Which brings us to the example of toilet paper. Because it comes on a roll, and needs to be intentionally torn in order to be used, toilet paper is a classic case of Mechataich. The solution: pre-rip it before Shabbat.

In Israel, pre-cut toilet paper is widely available, and is a fixture in many observant homes. Of course, regular facial tissues work fine for this, too. But here also, you'd need to be careful about certain 'cheaper' brands where the tissues are not completely detached from one another. In such a case, detaching them would constitute Mechataich.

What if you find yourself in a situation where you are in a bathroom and realize there are no tissues or pre-cut toilet paper?
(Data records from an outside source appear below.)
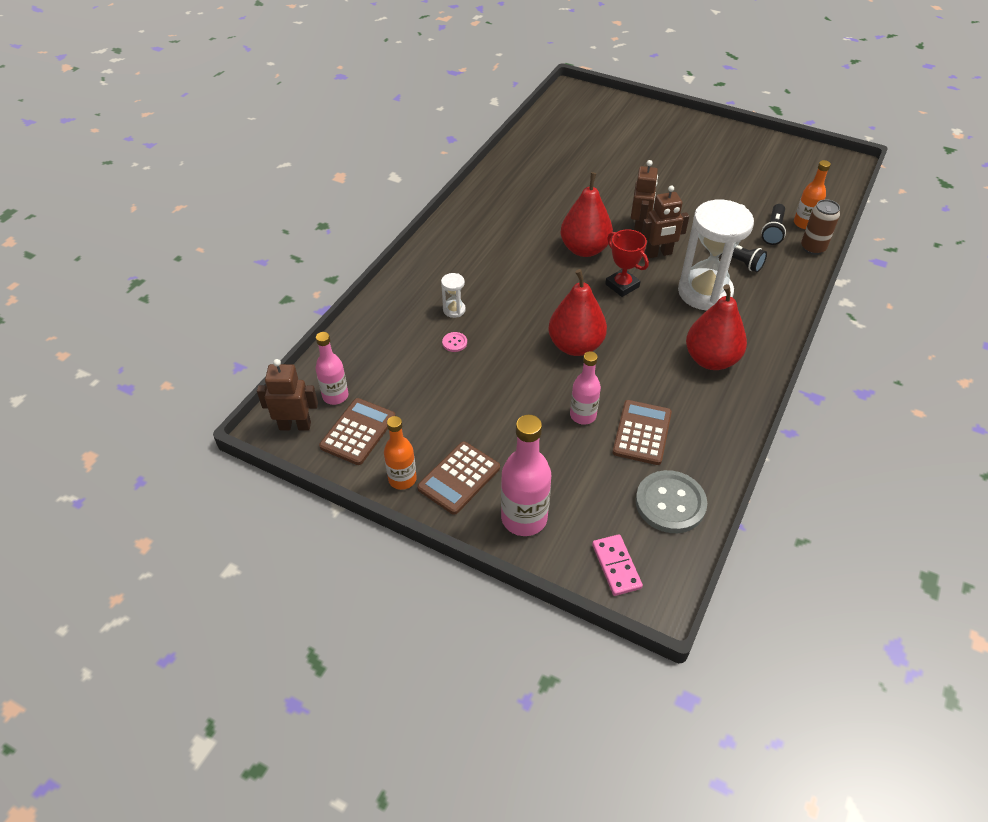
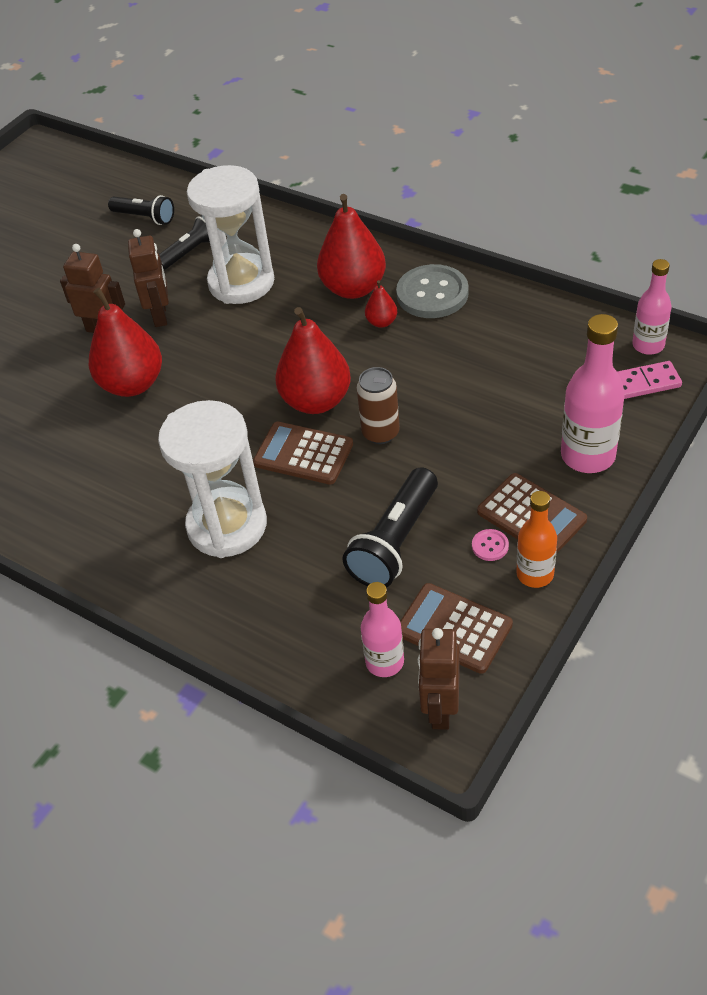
camera: 80 degrees left, 0 degrees up
(436, 397) = (395, 542): none -> black flashlight
(454, 310) = (227, 526): white hourglass -> white hourglass, size x2.43
(454, 343) = (293, 524): pink button -> pink button (490, 546)
(583, 415) = (433, 399): pink bottle -> pink bottle (648, 345)
(622, 285) = (213, 352): red trophy -> none
(642, 433) = (461, 351): brown calculator -> brown calculator (303, 454)
(670, 503) = (559, 337): grey button -> grey button (432, 294)
(671, 379) = (381, 322): none -> red pear
(804, 223) = (138, 193): orange bottle -> none
(813, 248) = (184, 192): brown can -> brown can (380, 433)

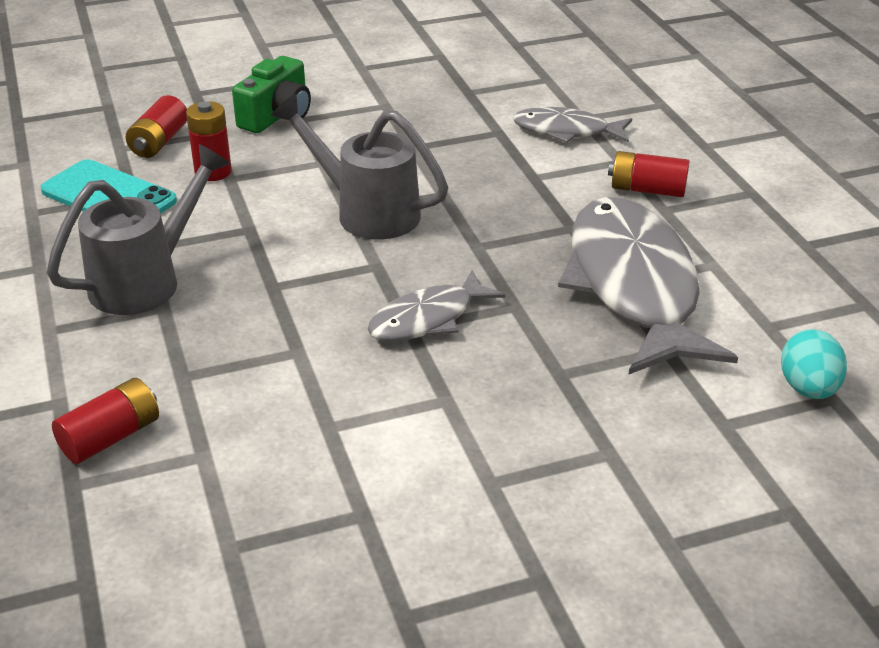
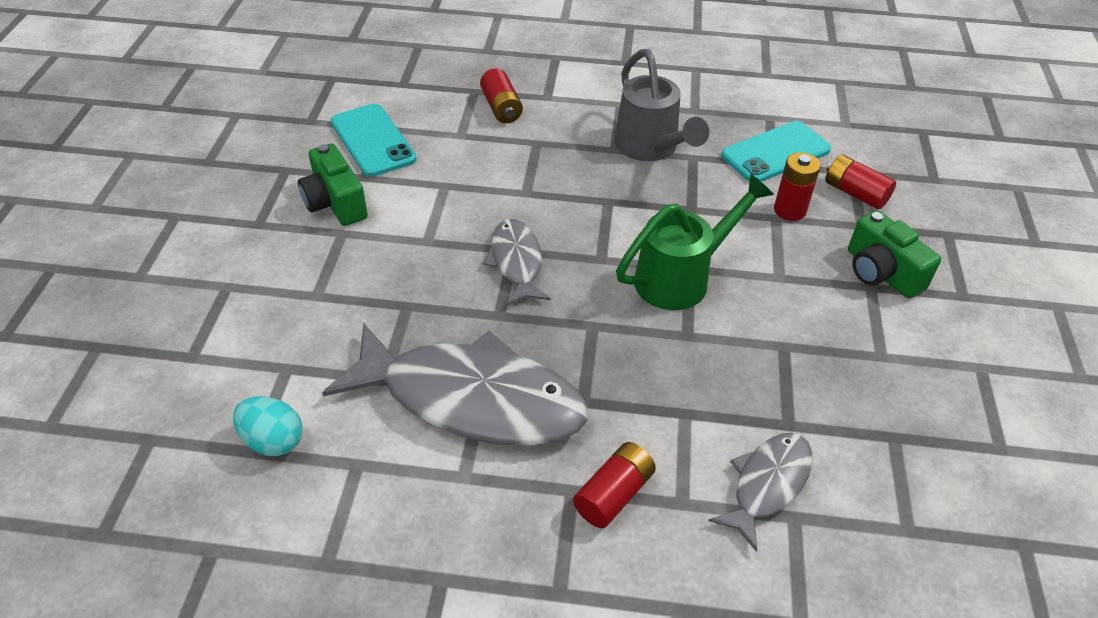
camera: 115 degrees right, 10 degrees up
(271, 545) = (373, 140): none -> turquoise phone
(367, 212) = (681, 277): grey watering can -> green watering can
(439, 517) = (335, 202): none -> green camera

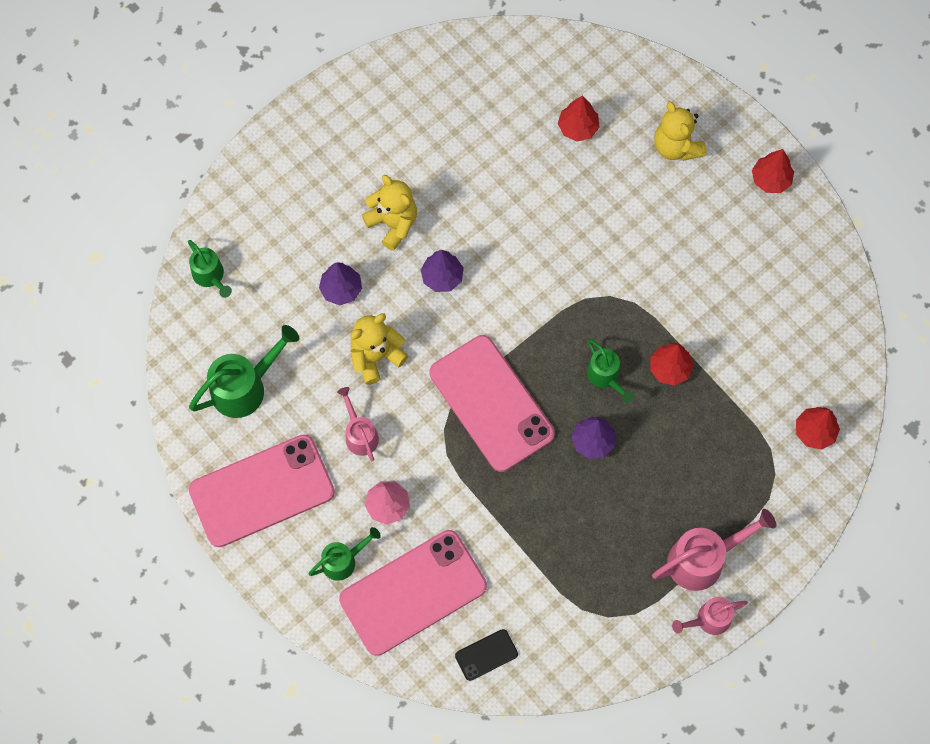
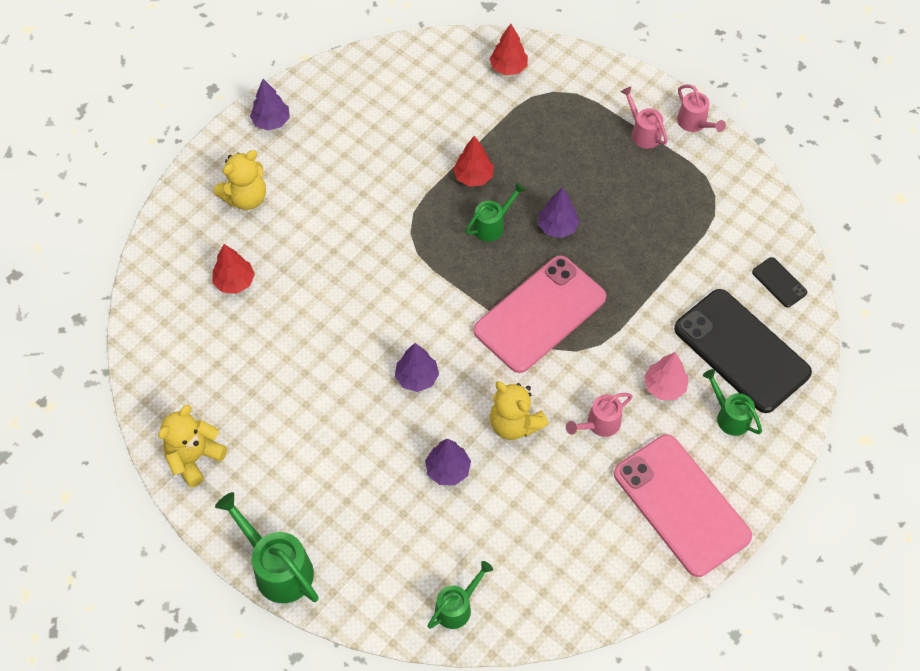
camera: 100 degrees left, 10 degrees down
(245, 386) = (574, 543): green watering can -> green watering can (277, 567)
(393, 223) = (365, 433): yellow teddy bear -> yellow teddy bear (195, 458)
(413, 592) = (741, 351): pink phone -> black phone
(704, 559) = (642, 132): pink watering can -> pink watering can, size x0.61
(770, 179) = (271, 121): red tree -> purple tree

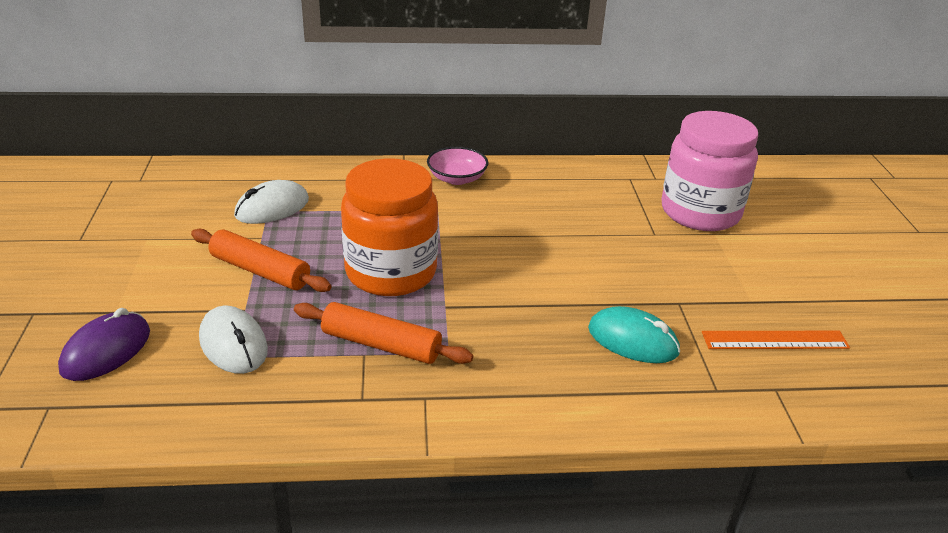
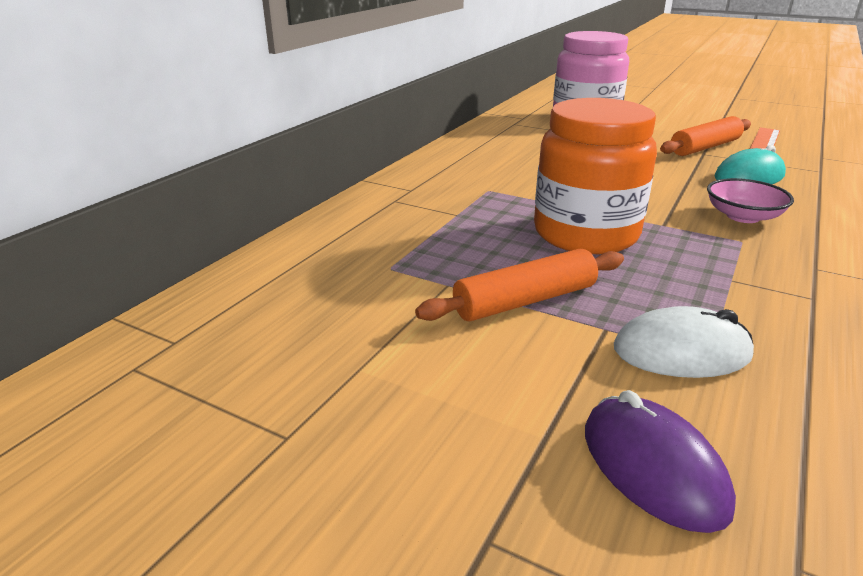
camera: 55 degrees left, 5 degrees down
(272, 208) = (385, 264): white mouse -> none
(381, 345) = (717, 267): orange rolling pin -> orange rolling pin (705, 147)
(457, 178) = (440, 171): pink bowl -> pink bowl (743, 216)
In this case, the Sages allowed one to "break" a rabbinic-level melacha for the sake of human dignity. As we've discussed before, by performing an action in an unusual way, known as using a shinui (literally, a change), the action is reduced to a rabbinic-level melacha. So in this case, one may tear off the paper in a non-customary manner, such as by using your elbows.19

You might be surprised to know that we've now finished the 'Order of Hides.' This is the third set of melachot within the laws of Shabbat. With this lesson, we have now learned together 31 of the 39 labor categories. Coming up, G-d willing, are some very fascinating topics, including writing, building, and carrying in a public place. Stay tuned.

  1. The activities covered within the toladah are also Torah-level prohibitions.
  2. Pronounced meh-mah-CHAYK (last syllable rhymes with rake).
  3. It is possible to smooth leather without even intending to do so – for example, scraping off wet mud from a leather shoe using a knife. When you do this, you inevitably smooth out the leather and improve its appearance, even though your goal is just to get it clean. Talmud – Shabbat 141b; Orach Chaim302:8; 39 Melochos, p. 914-15. As we learned in lesson #2, where something prohibited will inevitably result from your action, you aren’t allowed to do it.
  4. Pronounced meh-mah-RAY-ach (last syllable rhymes with Bach).
  5. Rabbi Schloss refers to these substances as ‘semi-solid’. Principles of Hilchos Shabbos, ‘M’machek.’
  6. Orach Chaim 314:11; 39 Melochos, p. 917-18.
  7. Orach Chaim 314:11 with Mishnah Berurah; 39 Melochos, p. 918.
  8. Talmud – Shabbat 146b; 39 Melochos, p. 919 & 922-23. Many types of makeup are included in this category, and the halachic issues regarding makeup go beyond just the issue of smoothing. For a discussion, please see lesson #27.
  9. Shabbat-friendly toothpaste is available; it has a thinner consistency. See
  10. Some words of caution: There is a more stringent opinion about liquid soap, which holds that it needs to be diluted before it can be used on Shabbat. Also, it can sometimes be difficult to determine if a lotion is pourable enough to be considered ‘not solid at all’. Aruch Hashulchan 326:11; Shu”t Igros Moshe (Orach Chaim 1:113); 39 Melochos, p. 920.
  11. Rambam (Shabbat 11:5); Rema – Orach Chaim 321:19, with Biur Halacha s.v. ‘Tovo Alav Bracha’; Principles of Hilchos Shabbos, ‘M’macheik’; 39 Melochos, p. 926-27. As Rabbi Ribiat explains there, all of the labor categories in the ‘Order of Hides’ do not apply to foods.
  12. Ibid.
  13. Jerusalem Talmud – Shabbat 7:2; 39 Melochos, p. 931 & 935; Principles of Hilchos Shabbos, ‘M’sarteit’ and ‘M’chateich’.
  14. Mishnah Berurah 340:22; 39 Melochos, p. 932-34.
  15. Rambam (Shabbat 11:7); 39 Melochos, p. 936; see also Principles of Hilchos Shabbos, ‘M’chateich’
  16. Recall from our discussion of the melacha of Koraya (lesson #31) that, given certain conditions, you are allowed to rip items on Shabbat.
  17. 39 Melochos, p. 937 and Hebrew footnotes 16 & 17a.
  18. A potentially uncomfortable example is toilet paper. It would be Mechateich to tear off a piece on the perforated line. If there is no alternative – such as a tissue – to use, then it’s best to tear the paper not on the line and using an unusual method, such as your fists, rather than your fingers. (Principles of Hilchos Shabbos, ‘M’chateich’)
  19. As this issue makes clear, all aspects of life fall within the realm of halacha. For a more detailed discussion, see Shemirat Shabbat K’Hilchato 23:16; 39 Melochos, p. 842-43.